Judges scolded for opinions onlineIn an apparent warning to the judges who use social networking services to express personal opinions, Supreme Court Chief Justice Yang Sung-tae said yesterday that personal convictions must not be confused with a judge’s professional conscience.
At the appointment ceremony of 26 new judges yesterday, Yang stressed the importance of public confidence in the judiciary.
“No one accepts a verdict that is based on subjective, personal obstinacy that ignores a judgement of universal validity,” Yang said.
Yang’s remarks came as judges have posted messages over the past week criticizing the Korea-U.S. free trade agreement through social networking services. After the ruling Grand National Party used its majority to approve the deal on Nov. 22, several judges made public their opposition through Twitter and Facebook.
“You must remember that the most effective weapon to protect the integrity of a trial is the people’s trust in the judiciary,” Yang said.

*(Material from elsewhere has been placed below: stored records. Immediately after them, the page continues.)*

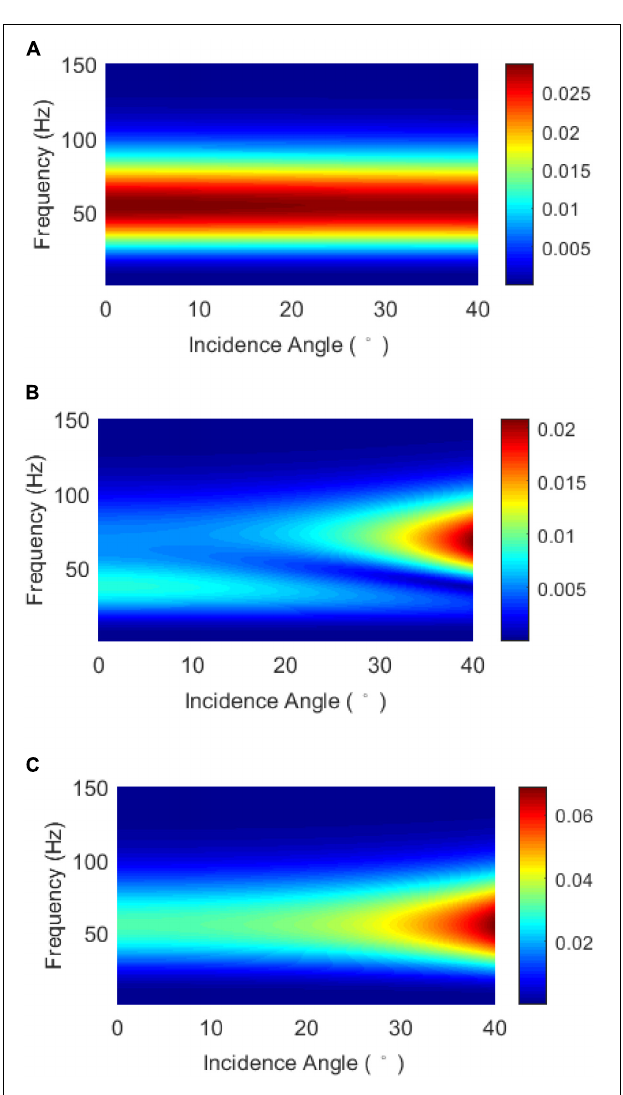
FIGURE 5 | Amplitude spectra of the PP reflection waves for gas saturations of (A) 1, (B) 0.6, and (C) 0.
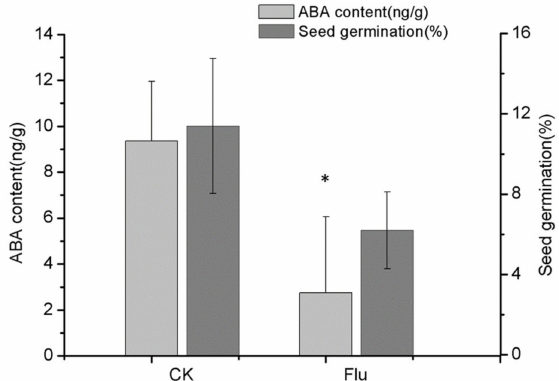
Figure 6. E ff ect of fluridone (Flu) on ABA content and asymbiotic germination of mature seed in P. armeniacum . The seeds were harvested at 124 DAP and used to represent the germination performance of mature seeds under reduced endogenous ABA level. n = 3; ± SD; an asterisk indicates a significant di ff erence from the WT (Student’s t test, p <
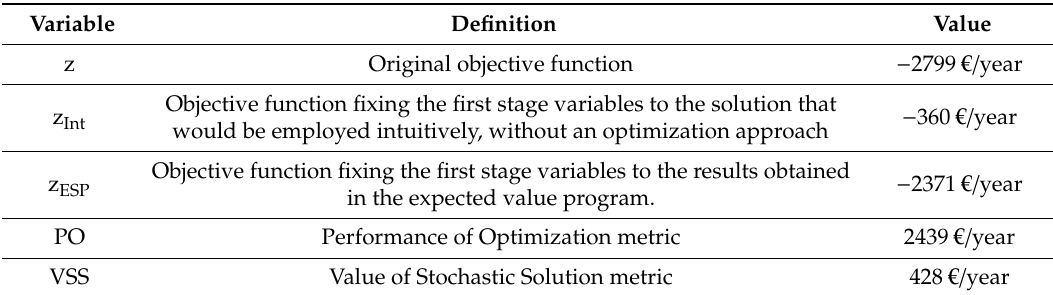
Table 15. Quality metrics definition and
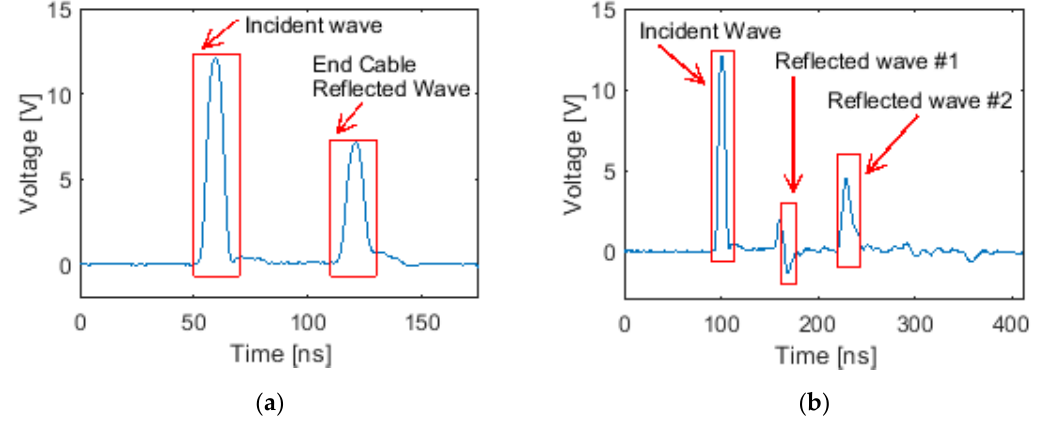
Figure 10. ( a ) ETDR testing of an RG-6 coaxial cable transmission line in open-circuit mode was performed to determine the pulse speed. ( b ) ETDR tests with a single capacitive tilt sensor was performed, and a representative voltage-time history response is plotted. The reflected waves are marked accordingly in each plot.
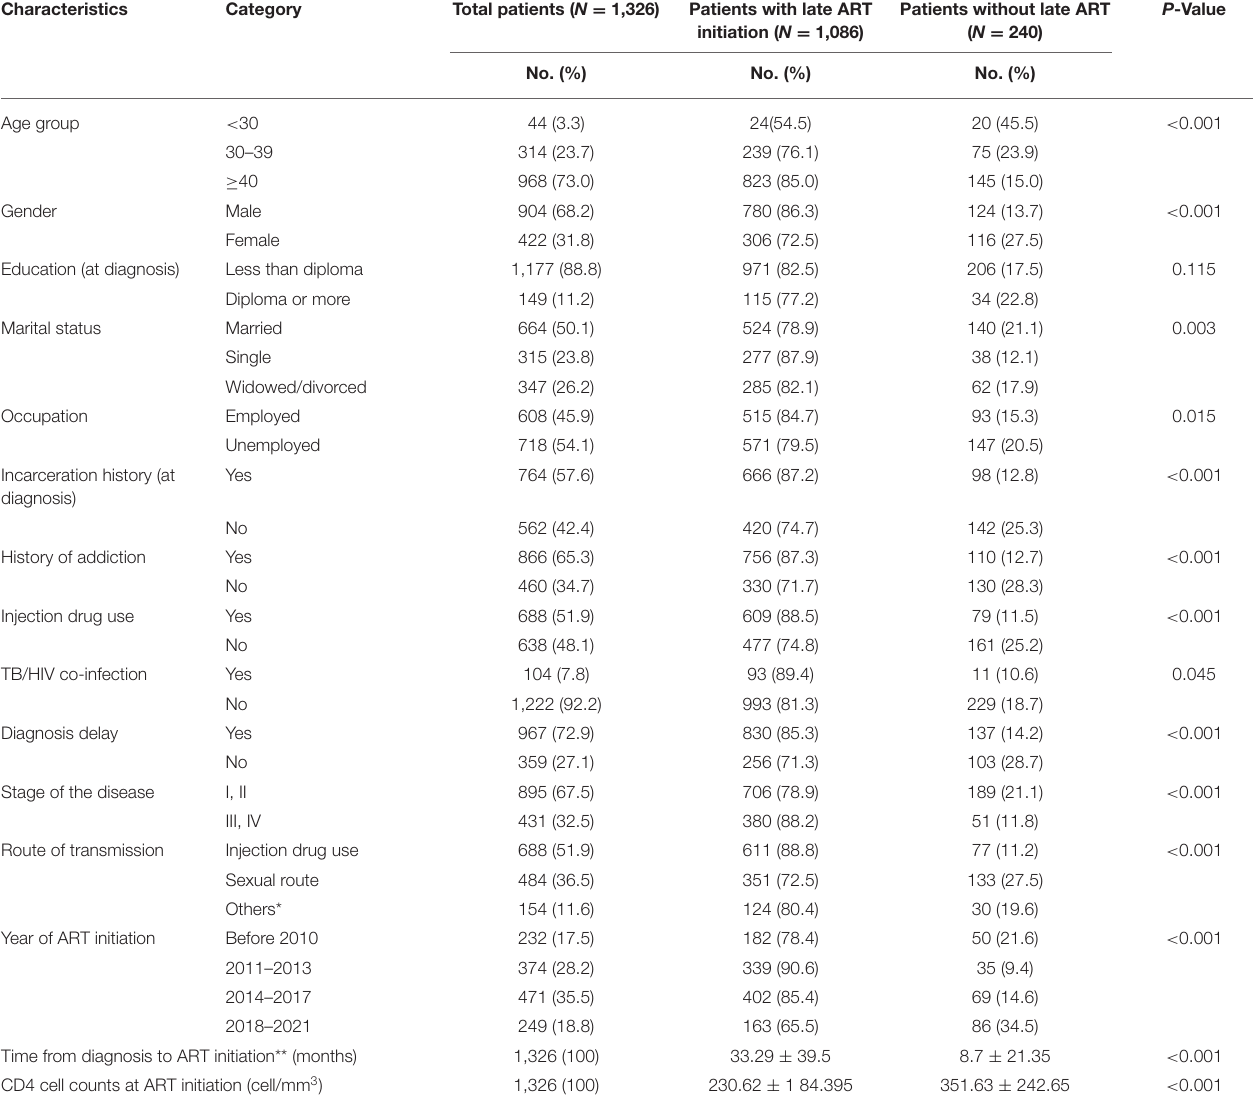
TABLE 1 | Analysis of the demographic and clinical data among early and late antiretroviral therapy (ART) initiation patients.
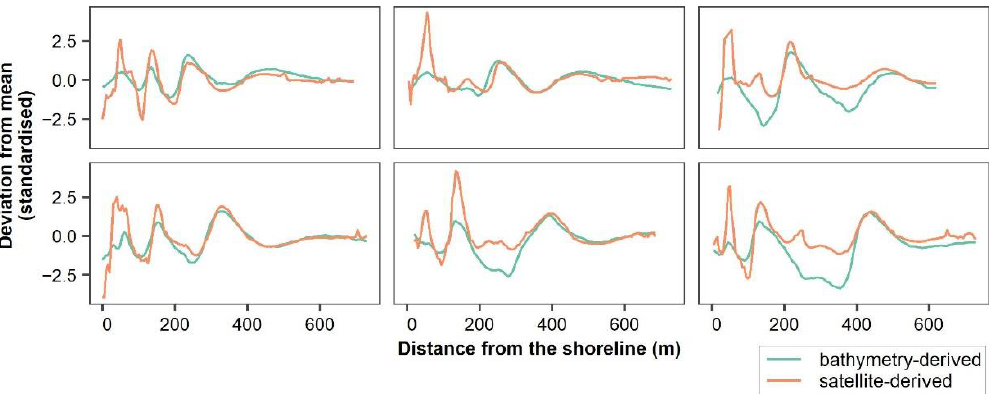
Figure 13. Cross-shore profiles of bathymetry-derived and RBPI-derived perturbations (values were standardised for comparison) at different alongshore locations in the Curonian Spit. Bathymetric surveys were conducted on the 19 May 2019, and a satellite image was acquired on the 22 May 2019.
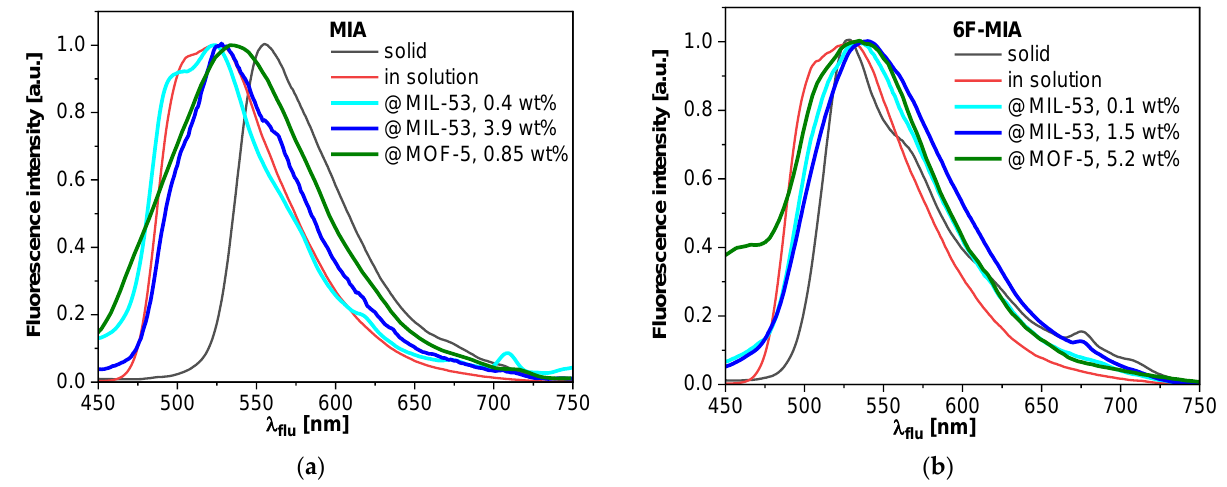
Figure 5. Normalized fluorescence spectra at room temperature of ( a ) MIA and ( b ) 6F-MIA in their neat solid state, in 1:1 DCM/MeOH solution and for the flavin@MOF composites; wt% refers to the flavin loading. Since the fluorescence signal of flavin@MOF composites with low loading is weak, the contributions of scattered excitation light at short emission wavelengths becomes relevant, which causes additional shoulders in the spectra at short wavelengths.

“A judge should only rule on a case based on laws and conscience,” Yang said. “The conscience that we talk about is not a subjective personal value, but rather means the professional, objective conscience of a judge.”
He also said a justice’s conscience should be based on the healthy common sense of a society and should be fair enough to be shared with other judges.
The Supreme Court’s public ethics committee said Wednesday it would create guidelines for judges’ usage of social networking services and urged members of the bench to “exercise their discretion.”
But some judges called that an attempt at censorship. Kim Ha-neul, a 43-year-old senior judge of the Incheon District Court, started to organize judges to analyze the FTA.
Kim posted a message on the intranet of the court system. “After analyzing the discussion programs on the FTA, I came to agree that it includes toxic clauses, especially infringing upon our judicial sovereignty,” he wrote. “I came to agree that there is a possibility that the FTA is unfair to us.”
Kim said the judiciary must present its opinions because it has the final right to interpret the trade pact.